Des manifestations se sont déroulées vendredi dernier dans de nombreuses villes à travers le pays, à l’occasion des célébrations de la fête nationale, pour protester contre la politique d’austérité du gouvernement socialiste et les conséquences de l’accord européen qui donnent aux créanciers plus de contrôle sur la politique budgétaire du pays, faisant craindre à certains une perte totale de souveraineté.

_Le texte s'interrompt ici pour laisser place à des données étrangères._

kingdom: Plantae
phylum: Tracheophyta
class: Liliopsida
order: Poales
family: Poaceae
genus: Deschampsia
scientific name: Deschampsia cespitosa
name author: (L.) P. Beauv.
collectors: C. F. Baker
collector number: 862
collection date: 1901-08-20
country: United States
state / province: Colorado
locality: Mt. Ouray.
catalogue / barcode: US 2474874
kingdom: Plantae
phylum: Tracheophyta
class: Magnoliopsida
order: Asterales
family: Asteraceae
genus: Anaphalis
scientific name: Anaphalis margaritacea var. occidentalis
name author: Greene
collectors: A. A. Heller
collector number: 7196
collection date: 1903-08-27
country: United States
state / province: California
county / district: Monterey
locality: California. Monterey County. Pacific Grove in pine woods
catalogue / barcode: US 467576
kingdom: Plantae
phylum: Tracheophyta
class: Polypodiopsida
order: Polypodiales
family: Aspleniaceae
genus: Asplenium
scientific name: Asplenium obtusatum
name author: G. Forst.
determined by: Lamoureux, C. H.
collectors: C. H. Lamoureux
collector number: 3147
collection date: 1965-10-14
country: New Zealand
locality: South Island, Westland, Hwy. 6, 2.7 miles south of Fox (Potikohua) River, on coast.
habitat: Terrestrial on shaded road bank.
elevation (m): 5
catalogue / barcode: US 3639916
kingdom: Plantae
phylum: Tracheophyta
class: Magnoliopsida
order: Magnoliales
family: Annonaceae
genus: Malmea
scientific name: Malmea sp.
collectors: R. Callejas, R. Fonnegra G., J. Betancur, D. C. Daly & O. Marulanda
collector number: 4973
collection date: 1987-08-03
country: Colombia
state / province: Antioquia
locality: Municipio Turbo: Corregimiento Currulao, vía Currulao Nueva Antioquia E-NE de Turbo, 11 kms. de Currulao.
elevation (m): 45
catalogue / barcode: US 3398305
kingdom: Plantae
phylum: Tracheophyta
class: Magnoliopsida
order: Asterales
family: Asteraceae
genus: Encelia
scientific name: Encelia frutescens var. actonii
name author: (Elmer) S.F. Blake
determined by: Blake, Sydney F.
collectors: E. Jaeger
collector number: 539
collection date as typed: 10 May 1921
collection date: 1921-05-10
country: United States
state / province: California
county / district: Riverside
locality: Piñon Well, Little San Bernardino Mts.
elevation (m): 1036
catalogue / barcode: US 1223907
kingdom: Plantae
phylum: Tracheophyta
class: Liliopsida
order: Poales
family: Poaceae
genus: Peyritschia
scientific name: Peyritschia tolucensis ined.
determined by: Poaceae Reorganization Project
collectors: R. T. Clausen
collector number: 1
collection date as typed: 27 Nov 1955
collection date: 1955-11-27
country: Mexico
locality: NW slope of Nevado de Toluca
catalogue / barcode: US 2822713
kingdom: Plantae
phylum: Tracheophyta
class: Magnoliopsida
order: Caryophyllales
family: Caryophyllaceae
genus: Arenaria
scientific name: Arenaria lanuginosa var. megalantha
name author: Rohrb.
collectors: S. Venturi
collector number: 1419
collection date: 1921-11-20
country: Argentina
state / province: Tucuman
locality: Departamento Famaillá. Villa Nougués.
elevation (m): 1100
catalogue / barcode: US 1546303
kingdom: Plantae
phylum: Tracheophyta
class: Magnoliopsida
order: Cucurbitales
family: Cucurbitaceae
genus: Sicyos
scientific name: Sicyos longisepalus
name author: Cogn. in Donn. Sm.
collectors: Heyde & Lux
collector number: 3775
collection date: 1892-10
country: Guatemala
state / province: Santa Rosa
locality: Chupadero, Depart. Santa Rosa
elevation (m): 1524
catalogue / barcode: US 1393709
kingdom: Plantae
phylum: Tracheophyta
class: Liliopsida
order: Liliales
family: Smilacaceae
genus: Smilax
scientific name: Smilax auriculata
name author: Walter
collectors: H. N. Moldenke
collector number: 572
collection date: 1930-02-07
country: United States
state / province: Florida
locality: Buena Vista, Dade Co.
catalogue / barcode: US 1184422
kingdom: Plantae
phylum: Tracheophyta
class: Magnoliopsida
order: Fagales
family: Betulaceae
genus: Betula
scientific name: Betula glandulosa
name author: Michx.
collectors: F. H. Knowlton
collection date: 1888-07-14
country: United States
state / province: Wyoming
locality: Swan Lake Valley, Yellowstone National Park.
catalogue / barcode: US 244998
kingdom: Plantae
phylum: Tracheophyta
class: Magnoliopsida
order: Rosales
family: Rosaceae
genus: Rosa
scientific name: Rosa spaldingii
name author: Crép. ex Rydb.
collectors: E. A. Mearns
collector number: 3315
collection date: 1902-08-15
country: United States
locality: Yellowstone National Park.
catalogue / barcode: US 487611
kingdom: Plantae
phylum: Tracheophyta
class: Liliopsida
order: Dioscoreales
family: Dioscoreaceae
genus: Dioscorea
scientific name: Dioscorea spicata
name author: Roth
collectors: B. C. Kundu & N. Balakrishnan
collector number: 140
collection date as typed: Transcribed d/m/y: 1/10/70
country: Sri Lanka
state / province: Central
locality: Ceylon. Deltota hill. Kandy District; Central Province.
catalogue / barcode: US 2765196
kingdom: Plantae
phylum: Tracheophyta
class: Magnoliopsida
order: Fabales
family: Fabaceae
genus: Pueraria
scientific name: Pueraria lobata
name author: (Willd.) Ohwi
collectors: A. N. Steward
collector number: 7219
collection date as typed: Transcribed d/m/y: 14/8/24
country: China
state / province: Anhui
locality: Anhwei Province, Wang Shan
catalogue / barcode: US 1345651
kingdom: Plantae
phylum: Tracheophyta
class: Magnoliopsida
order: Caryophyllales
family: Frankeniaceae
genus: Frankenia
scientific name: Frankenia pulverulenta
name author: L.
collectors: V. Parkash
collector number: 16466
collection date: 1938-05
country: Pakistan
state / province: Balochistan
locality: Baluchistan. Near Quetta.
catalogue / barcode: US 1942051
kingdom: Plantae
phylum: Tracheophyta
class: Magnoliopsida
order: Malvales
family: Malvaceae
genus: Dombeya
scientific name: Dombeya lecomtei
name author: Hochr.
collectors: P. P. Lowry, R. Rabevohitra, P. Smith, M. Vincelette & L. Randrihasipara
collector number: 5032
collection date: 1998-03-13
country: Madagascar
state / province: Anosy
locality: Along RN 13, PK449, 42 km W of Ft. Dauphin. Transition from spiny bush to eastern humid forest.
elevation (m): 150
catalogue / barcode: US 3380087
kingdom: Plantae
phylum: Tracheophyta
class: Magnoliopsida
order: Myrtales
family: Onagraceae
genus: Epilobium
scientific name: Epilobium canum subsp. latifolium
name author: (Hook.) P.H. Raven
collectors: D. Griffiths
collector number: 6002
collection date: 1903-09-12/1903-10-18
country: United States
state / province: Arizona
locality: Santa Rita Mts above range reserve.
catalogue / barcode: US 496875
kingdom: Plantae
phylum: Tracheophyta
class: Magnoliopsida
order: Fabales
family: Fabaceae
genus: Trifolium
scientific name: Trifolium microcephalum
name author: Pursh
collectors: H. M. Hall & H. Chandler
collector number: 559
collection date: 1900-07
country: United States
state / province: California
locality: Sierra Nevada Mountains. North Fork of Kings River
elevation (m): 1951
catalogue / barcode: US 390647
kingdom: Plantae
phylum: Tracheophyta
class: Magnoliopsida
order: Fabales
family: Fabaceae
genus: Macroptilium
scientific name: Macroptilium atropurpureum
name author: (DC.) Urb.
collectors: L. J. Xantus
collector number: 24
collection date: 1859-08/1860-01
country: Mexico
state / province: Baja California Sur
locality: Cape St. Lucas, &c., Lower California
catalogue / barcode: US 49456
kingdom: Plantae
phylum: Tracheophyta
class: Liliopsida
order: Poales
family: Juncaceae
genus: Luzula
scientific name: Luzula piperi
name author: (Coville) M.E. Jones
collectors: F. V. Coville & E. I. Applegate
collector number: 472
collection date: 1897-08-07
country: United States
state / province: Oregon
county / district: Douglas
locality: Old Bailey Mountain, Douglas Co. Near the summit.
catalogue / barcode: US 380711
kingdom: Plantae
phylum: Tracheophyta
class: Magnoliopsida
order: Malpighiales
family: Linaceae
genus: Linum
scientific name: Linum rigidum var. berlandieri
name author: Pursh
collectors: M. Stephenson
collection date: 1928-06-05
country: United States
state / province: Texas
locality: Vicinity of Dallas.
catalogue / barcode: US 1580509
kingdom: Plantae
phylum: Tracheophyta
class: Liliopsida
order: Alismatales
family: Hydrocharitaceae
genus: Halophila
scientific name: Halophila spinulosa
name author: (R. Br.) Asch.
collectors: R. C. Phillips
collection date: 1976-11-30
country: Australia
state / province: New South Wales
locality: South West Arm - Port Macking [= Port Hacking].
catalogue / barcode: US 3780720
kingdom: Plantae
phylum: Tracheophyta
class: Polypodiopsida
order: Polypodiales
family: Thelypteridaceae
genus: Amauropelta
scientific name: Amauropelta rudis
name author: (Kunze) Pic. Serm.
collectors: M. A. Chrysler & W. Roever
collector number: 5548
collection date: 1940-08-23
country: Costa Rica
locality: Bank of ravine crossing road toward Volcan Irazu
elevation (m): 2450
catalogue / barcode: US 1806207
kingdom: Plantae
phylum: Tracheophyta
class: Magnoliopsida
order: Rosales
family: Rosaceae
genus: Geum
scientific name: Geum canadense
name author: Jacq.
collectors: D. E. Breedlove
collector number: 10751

Un sondage paru le week-end dernier dans le journal To Vima montre qu’une majorité de Grecs jugent les décisions du sommet négatives, 12,6% seulement les jugeant positives. Georges Papandréou dispose d’une majorité de 153 députés au parlement (sur 300 sièges) mais fait face à une montée des oppositions au sein de son propre parti.

L’accord conclu à Bruxelles avec les banques porte sur un renoncement de 50% de leurs créances, soit cent milliards d’euros sur un total d’endettement public du pays de 350 milliards d’euros. Athènes recevra en outre de nouveaux prêts internationaux de 100 milliards d’euros également d’ici fin 2014, dans le cadre d’un programme qui remplace celui de 109 milliards d’euros décidé en juillet par l’UE et le FMI. Par ailleurs, dans le cadre de l’accord, 30 milliards d’euros sont réservés aux banques grecques, qui vont beaucoup souffrir de l’opération d’échange de dettes à 50% de leur valeur, étant les plus grosses détentrices d’obligations souveraines grecques.

En échange, le pays doit accepter un vraisemblable renforcement des contrôles sur sa politique budgétaire, jusqu’à présent contrôlée tous les trois mois par une «troïka» composée de l’Union européenne, de la Banque centrale européenne et du Fonds monétaire international. A l’issue de l’accord jeudi, le gouvernement grec a indiqué que des membres de la troïka seraient désormais en permanence en Grèce.